Ecrit par l’auteur anglais contemporain Nick Gill, le texte de Dans le blanc des dents dénonce les mensonges des esprits bien-pensants. Il est mis en scène ici par le collectif Sur un malentendu, formé de six comédiens issus de la Manufacture-HETSR (La Haute école de théâtre de Suisse romande). Le jeu, très physique, flirte avec le théâtre dans le théâtre. Gestes et mots sont appuyés, les personnages caricaturaux, ce qui concourt à les rendre ridicules et accentue l’effet comique. Saluons la prestation d’Emilie Blaser, qui joue, sans s’économiser, Jenny, 18 ans, la plus « rebelle » de la famille. Mais à vrai dire, tous les comédiens sont bons et se donnent. Au moment de saluer, ils sembleront d’ailleurs un peu sonnés, encore dans leur monde...

Tout va bien
L’histoire démarre dans une banlieue anglaise, et se termine dans un pays du Moyen-Orient où la famille a déménagé, sans rien changer à ses habitudes mais en s’enrichissant considérablement «grâce» au commerce du père... Dans le premier acte, Jenny présente à sa famille son nouveau petit ami, Kwesi, un anglais d’origine ghanéenne. Un Noir donc. C’est le choc pour la famille, qui en perd la voix et se fige, au sens littéral, à l’annonce de cette incongruité. Mme Johns se transforme d'ailleurs en un papillon épinglé sur un mur quand elle aperçoit Kwesi pour la première fois. Mais la famille finira par capturer le jeune homme dans sa toile, avant de le dévorer. Tous les Jones d’ailleurs sont appelés à s’entre-avaler peu à peu. Car dans Le blanc des dents raconte aussi comment des pères, des mères, des frères peuvent se transformer en de redoutables prédateurs les uns pour les autres.

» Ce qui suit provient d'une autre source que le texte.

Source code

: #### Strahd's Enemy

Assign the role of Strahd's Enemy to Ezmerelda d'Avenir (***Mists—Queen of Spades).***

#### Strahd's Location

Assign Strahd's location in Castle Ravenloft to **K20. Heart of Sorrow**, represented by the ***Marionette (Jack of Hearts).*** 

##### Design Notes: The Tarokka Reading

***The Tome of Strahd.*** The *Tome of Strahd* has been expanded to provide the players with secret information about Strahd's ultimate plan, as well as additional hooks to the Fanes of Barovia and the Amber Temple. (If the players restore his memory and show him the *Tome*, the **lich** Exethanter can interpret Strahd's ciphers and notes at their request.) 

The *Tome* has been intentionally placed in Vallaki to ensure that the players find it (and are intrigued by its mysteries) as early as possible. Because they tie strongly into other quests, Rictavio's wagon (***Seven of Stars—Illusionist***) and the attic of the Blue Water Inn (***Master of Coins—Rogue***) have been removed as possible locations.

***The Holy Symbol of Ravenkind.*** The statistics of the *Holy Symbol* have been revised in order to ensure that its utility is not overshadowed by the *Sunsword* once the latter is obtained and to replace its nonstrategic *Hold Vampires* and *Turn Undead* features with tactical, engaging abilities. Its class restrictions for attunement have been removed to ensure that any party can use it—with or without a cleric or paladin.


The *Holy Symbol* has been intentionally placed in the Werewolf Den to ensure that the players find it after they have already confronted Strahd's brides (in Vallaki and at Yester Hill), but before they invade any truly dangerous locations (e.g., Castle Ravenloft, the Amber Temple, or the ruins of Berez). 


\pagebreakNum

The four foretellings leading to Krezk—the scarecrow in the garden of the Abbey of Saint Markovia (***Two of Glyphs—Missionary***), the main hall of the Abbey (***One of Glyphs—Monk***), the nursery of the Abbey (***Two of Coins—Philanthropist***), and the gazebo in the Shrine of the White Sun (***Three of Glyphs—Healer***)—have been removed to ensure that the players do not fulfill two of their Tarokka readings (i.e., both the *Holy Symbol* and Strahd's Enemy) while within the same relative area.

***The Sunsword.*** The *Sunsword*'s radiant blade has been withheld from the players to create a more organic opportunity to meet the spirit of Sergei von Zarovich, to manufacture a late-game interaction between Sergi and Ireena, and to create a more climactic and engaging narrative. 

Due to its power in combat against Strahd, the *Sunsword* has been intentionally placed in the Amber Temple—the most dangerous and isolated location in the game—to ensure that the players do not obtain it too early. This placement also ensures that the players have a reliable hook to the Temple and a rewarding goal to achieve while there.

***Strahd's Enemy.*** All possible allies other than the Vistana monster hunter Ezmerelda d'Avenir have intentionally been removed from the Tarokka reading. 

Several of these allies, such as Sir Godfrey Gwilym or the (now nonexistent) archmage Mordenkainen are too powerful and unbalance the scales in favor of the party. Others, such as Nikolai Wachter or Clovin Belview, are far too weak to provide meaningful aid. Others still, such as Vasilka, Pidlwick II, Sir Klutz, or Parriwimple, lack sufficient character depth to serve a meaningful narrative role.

Enfermés dans un carcan ne laissant guère de place au questionnement, à une parole différente, les protagonistes vivent des frustrations profondes et fantasment dur ! «La provocation sexuelle entre frères et sœurs est une chose assez courante, tu sais», explique tranquillement Jenny à son frère John. La violence est latente, inquiétante, les désirs refoulés flottent de toute part. Jusqu’au passage à l’acte, au meurtre et au viol incestueux. Non, «tout ne va pas bien», malgré ce que les Jones aiment à répéter comme un refrain. Et la pauvre Jenny finira dans un état de catatonie, absente à elle-même et à son environnement, telle une poupée devenue jouet des «autres» ... les «siens» pourtant.

De trop
La question se pose toutefois : la pièce ne gagnerait-elle pas rester dans le sous-entendu ? Ne tourne-t-elle pas à la provocation gratuite ? Personnellement, la troisième partie, qui démarre dans un nuage de fumée pénible sur fond sonore d’émeute populaire, et se poursuit avec le monologue d’un commissaire et une scène sexuelle dérangeante m’a parue décalée et de trop. Elle amène peu aux problématiques développées, notamment celle de l’acceptation de l’altérité. «Tous ces autres», comme le dit Jane, que l’on ne veut pas chercher à comprendre ni même à entendre ou à voir, et qui deviennent sources de peurs et que l’on préfère donc instrumentaliser.

Le théâtre de Poche ouvre avec cette pièce la deuxième partie de sa saison, joliment appelée saison d’eux, consacrée au thème du racisme. Précédée par J’appelle mes frères, Dans le blanc des dents sera suivi de Alpenstock, de Rémi De Vos, une autre comédie décapante.